Copy the entries from the first line through the line containing "Tile 9 of 4", switching "grey" to "gray" and leaving everything else unchanged. Give only those lines.

* Start *

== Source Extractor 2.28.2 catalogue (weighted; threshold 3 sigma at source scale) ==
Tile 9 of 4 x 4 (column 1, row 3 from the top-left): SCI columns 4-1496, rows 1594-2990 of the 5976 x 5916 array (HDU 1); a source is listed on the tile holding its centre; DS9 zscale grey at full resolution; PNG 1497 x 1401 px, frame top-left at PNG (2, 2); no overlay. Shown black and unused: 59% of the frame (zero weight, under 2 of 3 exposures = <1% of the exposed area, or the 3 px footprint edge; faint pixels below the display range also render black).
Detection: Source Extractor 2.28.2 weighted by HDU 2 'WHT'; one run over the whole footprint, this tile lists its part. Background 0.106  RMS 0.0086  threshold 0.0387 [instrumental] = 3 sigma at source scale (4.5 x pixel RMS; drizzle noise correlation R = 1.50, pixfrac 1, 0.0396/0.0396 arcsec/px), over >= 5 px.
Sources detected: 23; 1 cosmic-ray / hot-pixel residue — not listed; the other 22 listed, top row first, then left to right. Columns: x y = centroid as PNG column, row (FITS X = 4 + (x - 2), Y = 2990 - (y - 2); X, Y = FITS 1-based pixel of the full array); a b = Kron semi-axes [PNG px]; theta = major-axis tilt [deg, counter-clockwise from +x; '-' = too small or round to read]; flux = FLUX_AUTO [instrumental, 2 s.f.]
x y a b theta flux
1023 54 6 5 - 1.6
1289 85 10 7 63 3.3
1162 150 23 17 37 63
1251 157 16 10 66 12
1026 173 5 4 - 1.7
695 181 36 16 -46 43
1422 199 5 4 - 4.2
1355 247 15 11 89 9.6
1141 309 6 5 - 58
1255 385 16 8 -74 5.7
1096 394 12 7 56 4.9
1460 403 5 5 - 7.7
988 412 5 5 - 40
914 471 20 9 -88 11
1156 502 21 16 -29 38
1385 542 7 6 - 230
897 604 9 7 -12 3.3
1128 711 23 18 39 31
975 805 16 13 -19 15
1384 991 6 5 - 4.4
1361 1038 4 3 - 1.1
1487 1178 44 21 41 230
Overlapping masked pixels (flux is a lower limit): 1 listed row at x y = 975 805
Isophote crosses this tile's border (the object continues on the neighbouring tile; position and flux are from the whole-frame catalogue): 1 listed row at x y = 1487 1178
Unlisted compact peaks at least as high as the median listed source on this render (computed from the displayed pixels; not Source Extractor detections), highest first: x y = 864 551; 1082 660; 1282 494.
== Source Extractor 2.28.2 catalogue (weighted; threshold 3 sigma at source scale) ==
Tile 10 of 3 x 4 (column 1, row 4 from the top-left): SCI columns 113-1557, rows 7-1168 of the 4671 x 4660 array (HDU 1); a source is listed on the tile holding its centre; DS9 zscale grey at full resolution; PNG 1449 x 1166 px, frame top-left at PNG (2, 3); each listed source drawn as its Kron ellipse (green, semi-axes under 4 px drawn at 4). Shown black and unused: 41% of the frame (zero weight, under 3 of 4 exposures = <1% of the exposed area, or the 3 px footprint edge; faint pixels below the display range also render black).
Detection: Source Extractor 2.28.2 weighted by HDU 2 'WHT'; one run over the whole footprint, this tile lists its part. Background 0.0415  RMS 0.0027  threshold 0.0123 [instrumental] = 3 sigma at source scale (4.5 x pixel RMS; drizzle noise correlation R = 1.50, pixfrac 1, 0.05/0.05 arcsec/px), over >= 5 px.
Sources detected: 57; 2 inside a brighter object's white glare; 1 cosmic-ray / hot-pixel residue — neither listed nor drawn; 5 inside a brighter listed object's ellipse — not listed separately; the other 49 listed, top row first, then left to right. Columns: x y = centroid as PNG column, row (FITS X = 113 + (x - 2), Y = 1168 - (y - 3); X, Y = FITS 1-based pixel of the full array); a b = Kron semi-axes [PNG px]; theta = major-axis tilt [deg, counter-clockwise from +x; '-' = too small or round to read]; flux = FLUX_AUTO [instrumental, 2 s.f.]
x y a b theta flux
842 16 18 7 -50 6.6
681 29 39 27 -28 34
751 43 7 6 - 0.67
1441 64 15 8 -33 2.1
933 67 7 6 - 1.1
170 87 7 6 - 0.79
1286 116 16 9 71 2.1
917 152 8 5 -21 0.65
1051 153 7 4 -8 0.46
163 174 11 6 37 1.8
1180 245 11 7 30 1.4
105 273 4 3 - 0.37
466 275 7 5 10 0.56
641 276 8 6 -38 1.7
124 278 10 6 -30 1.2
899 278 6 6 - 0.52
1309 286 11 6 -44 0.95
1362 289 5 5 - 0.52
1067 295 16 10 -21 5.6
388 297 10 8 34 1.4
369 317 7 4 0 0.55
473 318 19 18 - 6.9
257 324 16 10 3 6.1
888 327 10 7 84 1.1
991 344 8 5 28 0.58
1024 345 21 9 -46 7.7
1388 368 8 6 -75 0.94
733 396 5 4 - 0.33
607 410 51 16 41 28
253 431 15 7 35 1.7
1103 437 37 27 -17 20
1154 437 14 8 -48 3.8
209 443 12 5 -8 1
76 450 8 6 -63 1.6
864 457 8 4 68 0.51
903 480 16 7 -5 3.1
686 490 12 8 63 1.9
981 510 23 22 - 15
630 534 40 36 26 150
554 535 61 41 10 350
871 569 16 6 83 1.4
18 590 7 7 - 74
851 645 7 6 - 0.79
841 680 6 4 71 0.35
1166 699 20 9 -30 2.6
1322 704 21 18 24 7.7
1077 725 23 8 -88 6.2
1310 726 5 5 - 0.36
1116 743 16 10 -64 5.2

* End *

__Output below__:
== Source Extractor 2.28.2 catalogue (weighted; threshold 3 sigma at source scale) ==
Tile 9 of 4 x 4 (column 1, row 3 from the top-left): SCI columns 4-1496, rows 1594-2990 of the 5976 x 5916 array (HDU 1); a source is listed on the tile holding its centre; DS9 zscale gray at full resolution; PNG 1497 x 1401 px, frame top-left at PNG (2, 2); no overlay. Shown black and unused: 59% of the frame (zero weight, under 2 of 3 exposures = <1% of the exposed area, or the 3 px footprint edge; faint pixels below the display range also render black).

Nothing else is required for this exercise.